Your assignment:
Only the text of the entries below should be returned, exactly as given, without pictures.

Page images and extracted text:
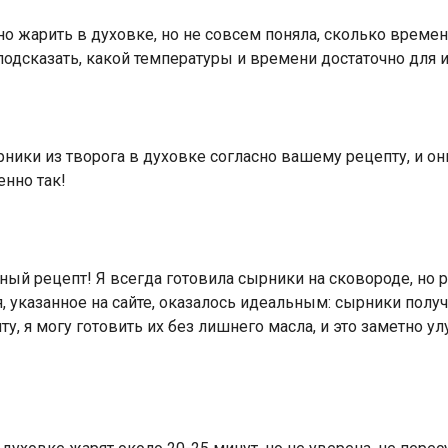
но жарить в духовке, но не совсем поняла, сколько времен
подсказать, какой температуры и времени достаточно для 
ники из творога в духовке согласно вашему рецепту, и о
енно так!
зный рецепт! Я всегда готовила сырники на сковороде, но 
, указанное на сайте, оказалось идеальным: сырники пол
пту, я могу готовить их без лишнего масла, и это заметно 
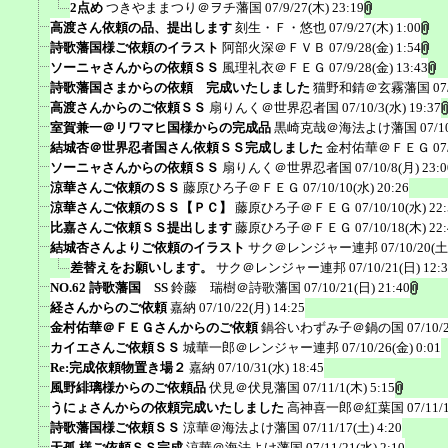
2点め
つきやままつり＠ヲチ藩国
07/9/27(木) 23:19
高渡さん依頼の品、提出します
刻生・Ｆ・悠也
07/9/27(木) 1:00
詩歌藩国様ご依頼のイラスト
阿部火深＠ＦＶＢ
07/9/28(金) 1:54
ソーニャさんからの依頼ＳＳ
風理礼衣＠ＦＥＧ
07/9/28(金) 13:43
詩歌藩国さまからの依頼 完成いたしました
猫野和錆＠玄霧藩国
07
高渡さんからのご依頼ＳＳ
扇りんく＠世界忍者国
07/10/3(水) 19:37
室賀兼一＠リワマヒ国様からの完成品
黒崎克哉＠海法よけ藩国
07/1
結城杏＠世界忍者国さん依頼ＳＳ完成しました
金村佑華＠ＦＥＧ
07
ソーニャさんからの依頼ＳＳ
扇りんく＠世界忍者国
07/10/8(月) 23:0
涼華さんご依頼のＳＳ
藤原ひろ子＠ＦＥＧ
07/10/10(水) 20:26
涼華さんご依頼のＳＳ【ＰＣ】
藤原ひろ子＠ＦＥＧ
07/10/10(水) 22
比嘉さんご依頼ＳＳ提出します
藤原ひろ子＠ＦＥＧ
07/10/18(木) 22
結城杏さんよりご依頼のイラスト
サク＠レンジャー連邦
07/10/20(土
差替えをお願いします。
サク＠レンジャー連邦
07/10/21(日) 12:
NO.62 詩歌藩国 SS
鈴藤 瑞樹＠詩歌藩国
07/10/21(日) 21:40
経さんからのご依頼
嘉納
07/10/22(月) 14:25
金村佑華＠ＦＥＧさんからのご依頼
鍋谷いわずみ子＠鍋の国
07/10/
カイエさんご依頼ＳＳ
城華一郎＠レンジャー連邦
07/10/26(金) 0:01
Re:完成依頼物置き場２
嘉納
07/10/31(水) 18:45
風野緋璃様からのご依頼品
伏見＠伏見藩国
07/11/1(木) 5:15
うにょさんからの依頼完成いたしました
高神喜一郎＠紅葉国
07/11/
詩歌藩国様ご依頼ＳＳ
涼華＠海法よけ藩国
07/11/17(土) 4:20
天孤 様ご依頼ＳＳ完成
涼華＠海法よけ藩国
07/11/21(水) 2:10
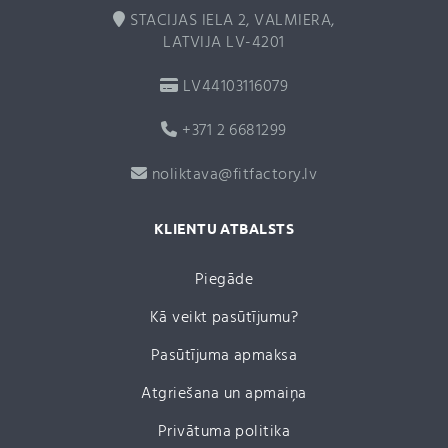
STACIJAS IELA 2, VALMIERA,
LATVIJA LV-4201
LV44103116079
+371 2 6681299
noliktava@fitfactory.lv
KLIENTU ATBALSTS
Piegāde
Kā veikt pasūtījumu?
Pasūtījuma apmaksa
Atgriešana un apmaiņa
Privātuma politika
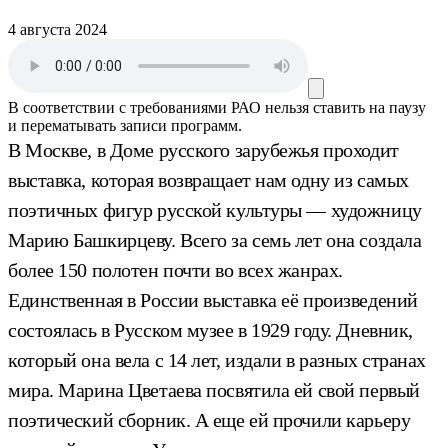
4 августа 2024
В соответствии с требованиями
РАО
нельзя ставить на паузу
и перематывать записи программ.
В Москве, в Доме русского зарубежья проходит
выставка, которая возвращает нам одну из самых
поэтичных фигур русской культуры — художницу
Марию Башкирцеву. Всего за семь лет она создала
более 150 полотен почти во всех жанрах.
Единственная в России выставка её произведений
состоялась в Русском музее в 1929 году. Дневник,
который она вела с 14 лет, издали в разных странах
мира. Марина Цветаева посвятила ей свой первый
поэтический сборник. А еще ей прочили карьеру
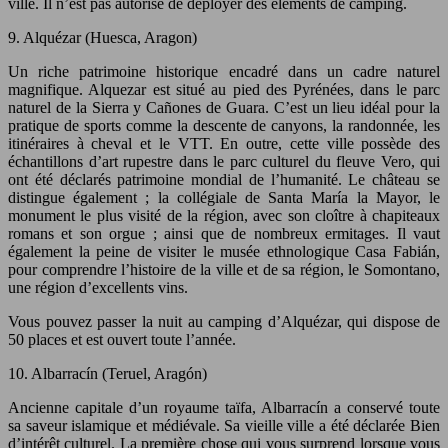
ville. Il n’est pas autorisé de déployer des éléments de camping.
9. Alquézar (Huesca, Aragon)
Un riche patrimoine historique encadré dans un cadre naturel
magnifique. Alquezar est situé au pied des Pyrénées, dans le parc
naturel de la Sierra y Cañones de Guara. C’est un lieu idéal pour la
pratique de sports comme la descente de canyons, la randonnée, les
itinéraires à cheval et le VTT. En outre, cette ville possède des
échantillons d’art rupestre dans le parc culturel du fleuve Vero, qui
ont été déclarés patrimoine mondial de l’humanité. Le château se
distingue également ; la collégiale de Santa María la Mayor, le
monument le plus visité de la région, avec son cloître à chapiteaux
romans et son orgue ; ainsi que de nombreux ermitages. Il vaut
également la peine de visiter le musée ethnologique Casa Fabián,
pour comprendre l’histoire de la ville et de sa région, le Somontano,
une région d’excellents vins.
Vous pouvez passer la nuit au camping d’Alquézar, qui dispose de
50 places et est ouvert toute l’année.
10. Albarracín (Teruel, Aragón)
Ancienne capitale d’un royaume taïfa, Albarracín a conservé toute
sa saveur islamique et médiévale. Sa vieille ville a été déclarée Bien
d’intérêt culturel. La première chose qui vous surprend lorsque vous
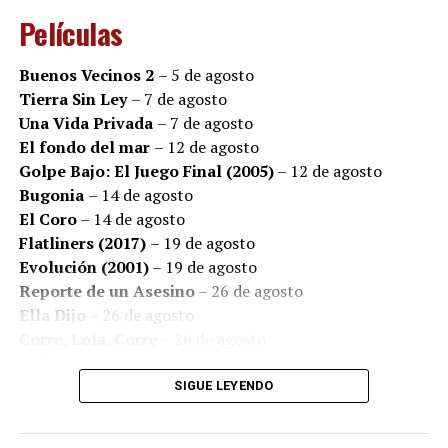
Películas
En un contexto en el que miles de pacientes y sus
familias expresan preocupación por el acceso a
Buenos Vecinos 2
– 5 de agosto
tratamientos y medicamentos, el estreno adquiere una
Tierra Sin Ley
– 7 de agosto
resonancia especial: detrás de cada diagnóstico existen
Una Vida Privada
– 7 de agosto
historias de amor, de miedo, de fortaleza y de personas
El fondo del mar
– 12 de agosto
que luchan por seguir viviendo.
Golpe Bajo: El Juego Final (2005)
– 12 de agosto
Bugonia
– 14 de agosto
El Coro
– 14 de agosto
Flatliners (2017)
– 19 de agosto
Evolución (2001)
– 19 de agosto
Reporte de un Asesino
– 26 de agosto
Ella Dijo
– 26 de agosto
Corre, Lola, Corre
– 26 de agosto
El Tipo Perfecto
– 26 de agosto
Ricki and the Flash: Entre la Fama y la Familia
– 26
SIGUE LEYENDO
de agosto
Producida por
3 C Films
,
Che Contenidos
,
Avanza
Producciones
y
1:85 Films
, “Instante” se encontrará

Task result:
но жарить в духовке, но не совсем поняла, сколько времен
подсказать, какой температуры и времени достаточно для 
ники из творога в духовке согласно вашему рецепту, и о
енно так!
зный рецепт! Я всегда готовила сырники на сковороде, но 
, указанное на сайте, оказалось идеальным: сырники пол
пту, я могу готовить их без лишнего масла, и это заметно 
2点め
つきやままつり＠ヲチ藩国
07/9/27(木) 23:19
高渡さん依頼の品、提出します
刻生・Ｆ・悠也
07/9/27(木) 1:00
詩歌藩国様ご依頼のイラスト
阿部火深＠ＦＶＢ
07/9/28(金) 1:54
ソーニャさんからの依頼ＳＳ
風理礼衣＠ＦＥＧ
07/9/28(金) 13:43
詩歌藩国さまからの依頼 完成いたしました
猫野和錆＠玄霧藩国
07
高渡さんからのご依頼ＳＳ
扇りんく＠世界忍者国
07/10/3(水) 19:37
室賀兼一＠リワマヒ国様からの完成品
黒崎克哉＠海法よけ藩国
07/1
結城杏＠世界忍者国さん依頼ＳＳ完成しました
金村佑華＠ＦＥＧ
07
ソーニャさんからの依頼ＳＳ
扇りんく＠世界忍者国
07/10/8(月) 23:0
涼華さんご依頼のＳＳ
藤原ひろ子＠ＦＥＧ
07/10/10(水) 20:26
涼華さんご依頼のＳＳ【ＰＣ】
藤原ひろ子＠ＦＥＧ
07/10/10(水) 22
比嘉さんご依頼ＳＳ提出します
藤原ひろ子＠ＦＥＧ
07/10/18(木) 22
結城杏さんよりご依頼のイラスト
サク＠レンジャー連邦
07/10/20(土
差替えをお願いします。
サク＠レンジャー連邦
07/10/21(日) 12:
NO.62 詩歌藩国 SS
鈴藤 瑞樹＠詩歌藩国
07/10/21(日) 21:40
経さんからのご依頼
嘉納
07/10/22(月) 14:25
金村佑華＠ＦＥＧさんからのご依頼
鍋谷いわずみ子＠鍋の国
07/10/
カイエさんご依頼ＳＳ
城華一郎＠レンジャー連邦
07/10/26(金) 0:01
Re:完成依頼物置き場２
嘉納
07/10/31(水) 18:45
風野緋璃様からのご依頼品
伏見＠伏見藩国
07/11/1(木) 5:15
うにょさんからの依頼完成いたしました
高神喜一郎＠紅葉国
07/11/
詩歌藩国様ご依頼ＳＳ
涼華＠海法よけ藩国
07/11/17(土) 4:20
天孤 様ご依頼ＳＳ完成
涼華＠海法よけ藩国
07/11/21(水) 2:10
STACIJAS IELA 2, VALMIERA,
LATVIJA LV-4201
LV44103116079
+371 2 6681299
noliktava@fitfactory.lv
KLIENTU ATBALSTS
Piegāde
Kā veikt pasūtījumu?
Pasūtījuma apmaksa
Atgriešana un apmaiņa
Privātuma politika
4 августа 2024
В соответствии с требованиями
РАО
нельзя ставить на паузу
и перематывать записи программ.
В Москве, в Доме русского зарубежья проходит
выставка, которая возвращает нам одну из самых
поэтичных фигур русской культуры — художницу
Марию Башкирцеву. Всего за семь лет она создала
более 150 полотен почти во всех жанрах.
Единственная в России выставка её произведений
состоялась в Русском музее в 1929 году. Дневник,
который она вела с 14 лет, издали в разных странах
мира. Марина Цветаева посвятила ей свой первый
поэтический сборник. А еще ей прочили карьеру
ville. Il n’est pas autorisé de déployer des éléments de camping.
9. Alquézar (Huesca, Aragon)
Un riche patrimoine historique encadré dans un cadre naturel
magnifique. Alquezar est situé au pied des Pyrénées, dans le parc
naturel de la Sierra y Cañones de Guara. C’est un lieu idéal pour la
pratique de sports comme la descente de canyons, la randonnée, les
itinéraires à cheval et le VTT. En outre, cette ville possède des
échantillons d’art rupestre dans le parc culturel du fleuve Vero, qui
ont été déclarés patrimoine mondial de l’humanité. Le château se
distingue également ; la collégiale de Santa María la Mayor, le
monument le plus visité de la région, avec son cloître à chapiteaux
romans et son orgue ; ainsi que de nombreux ermitages. Il vaut
également la peine de visiter le musée ethnologique Casa Fabián,
pour comprendre l’histoire de la ville et de sa région, le Somontano,
une région d’excellents vins.
Vous pouvez passer la nuit au camping d’Alquézar, qui dispose de
50 places et est ouvert toute l’année.
10. Albarracín (Teruel, Aragón)
Ancienne capitale d’un royaume taïfa, Albarracín a conservé toute
sa saveur islamique et médiévale. Sa vieille ville a été déclarée Bien
d’intérêt culturel. La première chose qui vous surprend lorsque vous
Películas
En un contexto en el que miles de pacientes y sus
familias expresan preocupación por el acceso a
Buenos Vecinos 2
– 5 de agosto
tratamientos y medicamentos, el estreno adquiere una
Tierra Sin Ley
– 7 de agosto
resonancia especial: detrás de cada diagnóstico existen
Una Vida Privada
– 7 de agosto
historias de amor, de miedo, de fortaleza y de personas
El fondo del mar
– 12 de agosto
que luchan por seguir viviendo.
Golpe Bajo: El Juego Final (2005)
– 12 de agosto
Bugonia
– 14 de agosto
El Coro
– 14 de agosto
Flatliners (2017)
– 19 de agosto
Evolución (2001)
– 19 de agosto
Reporte de un Asesino
– 26 de agosto
Ella Dijo
– 26 de agosto
Corre, Lola, Corre
– 26 de agosto
El Tipo Perfecto
– 26 de agosto
Ricki and the Flash: Entre la Fama y la Familia
– 26
SIGUE LEYENDO
de agosto
Producida por
3 C Films
,
Che Contenidos
,
Avanza
Producciones
y
1:85 Films
, “Instante” se encontrará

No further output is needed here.